[Start of Attachment]

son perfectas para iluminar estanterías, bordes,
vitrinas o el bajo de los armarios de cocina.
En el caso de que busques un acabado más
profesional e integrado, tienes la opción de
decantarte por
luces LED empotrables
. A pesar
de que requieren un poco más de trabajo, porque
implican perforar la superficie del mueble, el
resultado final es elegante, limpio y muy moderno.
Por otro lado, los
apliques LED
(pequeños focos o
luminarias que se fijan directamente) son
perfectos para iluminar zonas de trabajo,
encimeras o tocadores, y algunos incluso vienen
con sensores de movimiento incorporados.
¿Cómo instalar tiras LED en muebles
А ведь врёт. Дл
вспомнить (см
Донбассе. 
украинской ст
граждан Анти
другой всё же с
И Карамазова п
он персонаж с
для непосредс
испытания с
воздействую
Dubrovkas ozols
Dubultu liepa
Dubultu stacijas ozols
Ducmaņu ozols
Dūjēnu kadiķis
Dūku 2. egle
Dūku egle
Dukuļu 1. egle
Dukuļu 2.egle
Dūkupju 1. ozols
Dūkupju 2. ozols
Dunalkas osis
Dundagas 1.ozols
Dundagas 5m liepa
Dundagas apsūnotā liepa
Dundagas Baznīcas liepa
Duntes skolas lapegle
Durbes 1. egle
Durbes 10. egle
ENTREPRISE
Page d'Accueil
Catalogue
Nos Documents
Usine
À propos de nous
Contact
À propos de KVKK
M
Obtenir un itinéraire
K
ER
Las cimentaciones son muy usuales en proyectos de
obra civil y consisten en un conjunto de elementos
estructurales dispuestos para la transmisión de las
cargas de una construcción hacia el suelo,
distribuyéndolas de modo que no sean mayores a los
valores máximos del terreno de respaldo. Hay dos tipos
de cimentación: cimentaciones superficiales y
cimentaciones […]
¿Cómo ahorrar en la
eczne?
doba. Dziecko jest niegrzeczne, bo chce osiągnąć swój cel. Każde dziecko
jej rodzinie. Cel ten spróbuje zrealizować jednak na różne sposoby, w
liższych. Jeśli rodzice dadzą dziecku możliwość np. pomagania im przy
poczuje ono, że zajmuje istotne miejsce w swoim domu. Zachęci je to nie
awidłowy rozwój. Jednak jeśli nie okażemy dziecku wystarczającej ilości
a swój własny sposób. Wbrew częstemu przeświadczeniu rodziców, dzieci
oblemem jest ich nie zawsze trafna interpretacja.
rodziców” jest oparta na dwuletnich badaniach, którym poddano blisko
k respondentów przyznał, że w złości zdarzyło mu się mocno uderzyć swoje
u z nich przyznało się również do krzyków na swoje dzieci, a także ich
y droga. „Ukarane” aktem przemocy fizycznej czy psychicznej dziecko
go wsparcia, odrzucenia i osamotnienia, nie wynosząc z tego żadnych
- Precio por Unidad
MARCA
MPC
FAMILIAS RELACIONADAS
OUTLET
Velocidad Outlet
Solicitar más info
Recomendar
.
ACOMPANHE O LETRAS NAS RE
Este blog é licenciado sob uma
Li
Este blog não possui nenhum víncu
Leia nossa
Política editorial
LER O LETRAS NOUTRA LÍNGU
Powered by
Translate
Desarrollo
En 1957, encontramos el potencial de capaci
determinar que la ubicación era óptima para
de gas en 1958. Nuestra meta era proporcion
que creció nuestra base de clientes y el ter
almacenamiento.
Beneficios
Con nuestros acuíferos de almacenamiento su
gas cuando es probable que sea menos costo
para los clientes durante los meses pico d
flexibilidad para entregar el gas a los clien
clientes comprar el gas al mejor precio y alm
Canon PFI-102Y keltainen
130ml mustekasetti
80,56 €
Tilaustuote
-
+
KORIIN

[End of Attachment]

* **What is being asked**: Where does the word "Este" occur in the records? Return every line that holds it.

* **Written response**:
Este blog é licenciado sob uma
Este blog não possui nenhum víncu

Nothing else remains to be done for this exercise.